家電大手のパナソニックが大規模リストラを行うにあたり、上限4,000万円の割増退職金を支払う予定だという報道が、大きな波紋を呼んでいる。

17日にダイヤモンドオンラインが伝えた記事によると、パナソニックは今年10月に持ち株会社体制への移行を控えているといい、それに先んじての大幅リストラとのこと。同社では既存の早期退職制度を拡充させた「特別キャリアデザインプログラム」を期間限定で導入し、割増退職金を上限4,000万円まで加算。希望する社員は転職活動に必要な「キャリア開発休暇」を取得することもできるという。

リストラ対象は、勤続10年以上かつ59歳10か月以下の社員ということだが、同誌では「50歳以上のバブル世代を狙い撃ちしたもの」だと報じている。

「どこが壮絶なんだ?」との声が多数

今月10日に発表した令和3年3月期連結決算は、売上高が前期比10.6%減の6兆6987億円、最終利益が26.9%減の1,650億円となるなど、業績の停滞が続くパナソニック。近年はプラズマテレビをはじめ半導体や液晶パネル、太陽電池などから撤退するなどして、経営体質の強化を図るいっぽうで、住宅事業や自動車向け事業などを収益の柱とすべく注力するものの、思ったような成果はあがっていないようだ。

いっぽうでパナソニックでは、その硬直的な賃金テーブルがゆえに、いわゆる“働かないおじさん”が1,000万円を超える高給を貰い、そういった層が上位ポストに滞留してしまっているとの指摘も以前からあり、今回の大規模リストラはそういった層をターゲットにしたもののようである。
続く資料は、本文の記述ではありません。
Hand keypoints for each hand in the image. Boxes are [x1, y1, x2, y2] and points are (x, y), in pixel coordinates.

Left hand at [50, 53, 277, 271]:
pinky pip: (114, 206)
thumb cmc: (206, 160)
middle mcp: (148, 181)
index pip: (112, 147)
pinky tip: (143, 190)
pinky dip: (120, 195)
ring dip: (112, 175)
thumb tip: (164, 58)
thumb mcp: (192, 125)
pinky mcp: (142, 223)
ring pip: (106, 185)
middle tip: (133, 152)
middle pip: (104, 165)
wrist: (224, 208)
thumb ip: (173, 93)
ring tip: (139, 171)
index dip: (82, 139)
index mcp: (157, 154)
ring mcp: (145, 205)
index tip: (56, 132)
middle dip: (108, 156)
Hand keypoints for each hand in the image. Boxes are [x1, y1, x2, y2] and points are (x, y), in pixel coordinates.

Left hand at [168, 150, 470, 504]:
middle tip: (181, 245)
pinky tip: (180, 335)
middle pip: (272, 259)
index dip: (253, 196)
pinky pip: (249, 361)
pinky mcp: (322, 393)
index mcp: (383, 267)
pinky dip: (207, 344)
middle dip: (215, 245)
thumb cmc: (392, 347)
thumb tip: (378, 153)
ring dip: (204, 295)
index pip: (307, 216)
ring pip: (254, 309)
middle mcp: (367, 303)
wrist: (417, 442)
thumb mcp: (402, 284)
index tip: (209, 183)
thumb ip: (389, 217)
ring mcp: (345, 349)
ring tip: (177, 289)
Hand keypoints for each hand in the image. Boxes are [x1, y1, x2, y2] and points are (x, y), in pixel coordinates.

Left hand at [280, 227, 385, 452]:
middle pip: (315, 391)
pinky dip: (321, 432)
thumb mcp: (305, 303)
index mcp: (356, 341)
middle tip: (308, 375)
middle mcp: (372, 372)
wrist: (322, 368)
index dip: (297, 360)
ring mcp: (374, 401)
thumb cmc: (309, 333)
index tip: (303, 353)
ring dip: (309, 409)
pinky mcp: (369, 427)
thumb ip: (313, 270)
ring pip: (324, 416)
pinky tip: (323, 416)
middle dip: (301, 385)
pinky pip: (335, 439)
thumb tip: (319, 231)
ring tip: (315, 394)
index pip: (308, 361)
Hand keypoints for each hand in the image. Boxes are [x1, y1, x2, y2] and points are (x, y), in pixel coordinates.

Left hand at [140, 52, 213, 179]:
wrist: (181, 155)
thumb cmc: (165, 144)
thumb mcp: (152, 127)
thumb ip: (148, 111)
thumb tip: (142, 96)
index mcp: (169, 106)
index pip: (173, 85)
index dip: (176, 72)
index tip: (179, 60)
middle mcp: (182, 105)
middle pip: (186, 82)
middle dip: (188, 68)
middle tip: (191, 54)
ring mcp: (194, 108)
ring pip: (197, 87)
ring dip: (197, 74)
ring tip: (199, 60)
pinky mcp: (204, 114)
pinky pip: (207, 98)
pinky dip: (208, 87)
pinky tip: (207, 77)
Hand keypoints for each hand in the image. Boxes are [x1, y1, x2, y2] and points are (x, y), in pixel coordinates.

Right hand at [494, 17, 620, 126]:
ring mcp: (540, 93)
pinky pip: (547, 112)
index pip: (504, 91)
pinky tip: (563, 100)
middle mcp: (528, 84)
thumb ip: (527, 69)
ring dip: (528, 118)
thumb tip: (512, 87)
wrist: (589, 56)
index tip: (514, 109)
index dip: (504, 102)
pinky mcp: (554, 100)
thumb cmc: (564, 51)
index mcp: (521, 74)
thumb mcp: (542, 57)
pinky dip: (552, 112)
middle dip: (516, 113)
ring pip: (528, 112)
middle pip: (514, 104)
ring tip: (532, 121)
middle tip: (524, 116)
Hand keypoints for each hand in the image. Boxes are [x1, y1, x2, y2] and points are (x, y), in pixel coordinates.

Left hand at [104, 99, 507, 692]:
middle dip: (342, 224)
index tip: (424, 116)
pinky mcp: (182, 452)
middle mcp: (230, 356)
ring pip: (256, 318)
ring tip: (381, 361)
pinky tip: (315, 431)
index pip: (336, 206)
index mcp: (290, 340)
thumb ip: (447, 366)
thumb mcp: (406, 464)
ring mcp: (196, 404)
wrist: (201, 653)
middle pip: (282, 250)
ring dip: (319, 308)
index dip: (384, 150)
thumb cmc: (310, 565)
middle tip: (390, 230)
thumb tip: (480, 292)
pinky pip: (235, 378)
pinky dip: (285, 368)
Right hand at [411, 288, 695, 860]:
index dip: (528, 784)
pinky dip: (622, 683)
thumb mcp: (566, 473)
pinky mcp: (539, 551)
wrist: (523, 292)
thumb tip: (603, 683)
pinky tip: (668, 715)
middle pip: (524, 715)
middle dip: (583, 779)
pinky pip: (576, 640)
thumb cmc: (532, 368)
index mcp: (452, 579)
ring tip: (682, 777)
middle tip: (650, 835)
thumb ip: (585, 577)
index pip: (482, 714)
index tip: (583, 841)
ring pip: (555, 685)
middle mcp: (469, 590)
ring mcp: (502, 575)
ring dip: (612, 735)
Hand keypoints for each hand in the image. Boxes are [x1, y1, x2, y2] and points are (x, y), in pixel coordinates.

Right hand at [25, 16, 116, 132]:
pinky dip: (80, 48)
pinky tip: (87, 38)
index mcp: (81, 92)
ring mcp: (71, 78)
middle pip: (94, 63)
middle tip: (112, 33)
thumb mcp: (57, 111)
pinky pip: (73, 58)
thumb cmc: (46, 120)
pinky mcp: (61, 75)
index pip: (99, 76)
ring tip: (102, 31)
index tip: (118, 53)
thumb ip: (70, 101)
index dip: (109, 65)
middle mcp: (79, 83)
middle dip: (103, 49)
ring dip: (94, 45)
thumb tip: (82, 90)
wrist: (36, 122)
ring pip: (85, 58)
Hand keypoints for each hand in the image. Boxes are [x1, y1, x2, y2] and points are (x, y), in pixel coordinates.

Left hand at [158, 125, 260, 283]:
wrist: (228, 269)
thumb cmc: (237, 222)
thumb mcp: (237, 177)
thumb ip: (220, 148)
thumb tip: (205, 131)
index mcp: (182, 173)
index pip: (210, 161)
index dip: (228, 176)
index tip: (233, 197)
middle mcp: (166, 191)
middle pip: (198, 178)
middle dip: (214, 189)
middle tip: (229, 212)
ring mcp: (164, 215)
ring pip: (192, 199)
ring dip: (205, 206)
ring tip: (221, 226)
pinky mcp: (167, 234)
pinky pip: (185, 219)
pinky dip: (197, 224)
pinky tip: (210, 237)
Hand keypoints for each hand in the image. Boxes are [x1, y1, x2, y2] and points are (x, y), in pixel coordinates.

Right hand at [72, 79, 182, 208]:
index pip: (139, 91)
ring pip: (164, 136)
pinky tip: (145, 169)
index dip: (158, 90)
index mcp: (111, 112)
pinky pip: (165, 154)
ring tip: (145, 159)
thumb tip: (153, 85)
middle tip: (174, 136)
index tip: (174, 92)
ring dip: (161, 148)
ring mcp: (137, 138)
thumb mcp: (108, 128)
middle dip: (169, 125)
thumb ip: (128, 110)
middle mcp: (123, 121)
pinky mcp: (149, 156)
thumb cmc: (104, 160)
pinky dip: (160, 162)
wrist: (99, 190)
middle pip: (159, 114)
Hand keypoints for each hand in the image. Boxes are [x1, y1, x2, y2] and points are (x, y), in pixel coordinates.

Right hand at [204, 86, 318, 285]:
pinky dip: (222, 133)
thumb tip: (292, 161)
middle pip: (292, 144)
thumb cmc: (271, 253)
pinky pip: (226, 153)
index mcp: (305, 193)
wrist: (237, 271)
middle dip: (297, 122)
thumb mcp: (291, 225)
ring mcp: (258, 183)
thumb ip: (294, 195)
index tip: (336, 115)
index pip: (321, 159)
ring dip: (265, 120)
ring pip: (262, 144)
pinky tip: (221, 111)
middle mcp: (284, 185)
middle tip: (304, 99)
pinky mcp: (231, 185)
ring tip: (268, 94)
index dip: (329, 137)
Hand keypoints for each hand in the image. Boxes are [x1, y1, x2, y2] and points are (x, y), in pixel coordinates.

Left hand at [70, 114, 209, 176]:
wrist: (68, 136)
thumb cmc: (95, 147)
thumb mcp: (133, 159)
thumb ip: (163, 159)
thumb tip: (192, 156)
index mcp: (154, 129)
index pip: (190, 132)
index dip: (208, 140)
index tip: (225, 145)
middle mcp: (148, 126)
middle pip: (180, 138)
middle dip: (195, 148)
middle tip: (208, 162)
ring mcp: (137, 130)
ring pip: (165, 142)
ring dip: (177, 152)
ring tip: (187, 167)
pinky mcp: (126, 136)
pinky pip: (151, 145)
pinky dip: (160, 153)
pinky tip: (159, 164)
ただ、記事には「壮絶リストラ」との文言があるものの、ネット上で大多数を占めるのは「どこが壮絶なんだ?」という声だ。

確かに割増退職金が上限4,000万円というのは破格中の破格で、しかもこれらは通常の退職金への「上乗せ」であって、実際のところの退職金は最大で6,000万円ほどになるのでは、との見立ても。最近では、経済的な安定を早期に確立し、早期リタイアを実現しようという「FIREムーブメント」が日本でも話題になっているが、それを狙う層からは羨望の声が漏れる。

とはいえ、先述のようなパナソニックの高給ぶりを考えると、会社側とすれば定年まで雇用し続けるよりも安価で済む計算で、また社員目線からみても「しがみついた方が良さそう」との意見も。実際に、今回の大規模リストラの申請期間は7月26日から8月20日とのことで、ある意味での「究極の選択」に実際どれほどの社員が応じるのかに、注目が集まるところだ。

「バブル世代は恵まれてる」氷河期ロスジェネからの怨嗟

いっぽうで、今回の報道に関しては「バブル世代は恵まれている」との感想も。今回のリストラ対象となっている「50歳以上のバブル世代」の後、就職氷河期やロスジェネと呼ばれる世代からの声だ。

1980年代後半から90年代初頭に入社した「バブル入社組」といえば、就職時に空前の「売り手市場」だったわけだが、それ以降はバブル崩壊後の景気悪化で就職時に相当の苦労をした世代。それだけに、世代間による「就職格差」は以前から叫ばれていたが、今回の件でバブル世代は入社時どころか退社時にも厚遇されるとなり、さらなる怨嗟の声が広がる格好となっている。

なかには「ワープアの年収の数十年分以上」との声もあがる、この割増退職金4,000万円。こういった世代間の格差については、まともに論じるだけ空しくなるという空気もあるが、それにしても今回の「バブル世代優遇」に関しては、最早ため息しか出ないというのが、それより下の世代の率直な感想かもしれない。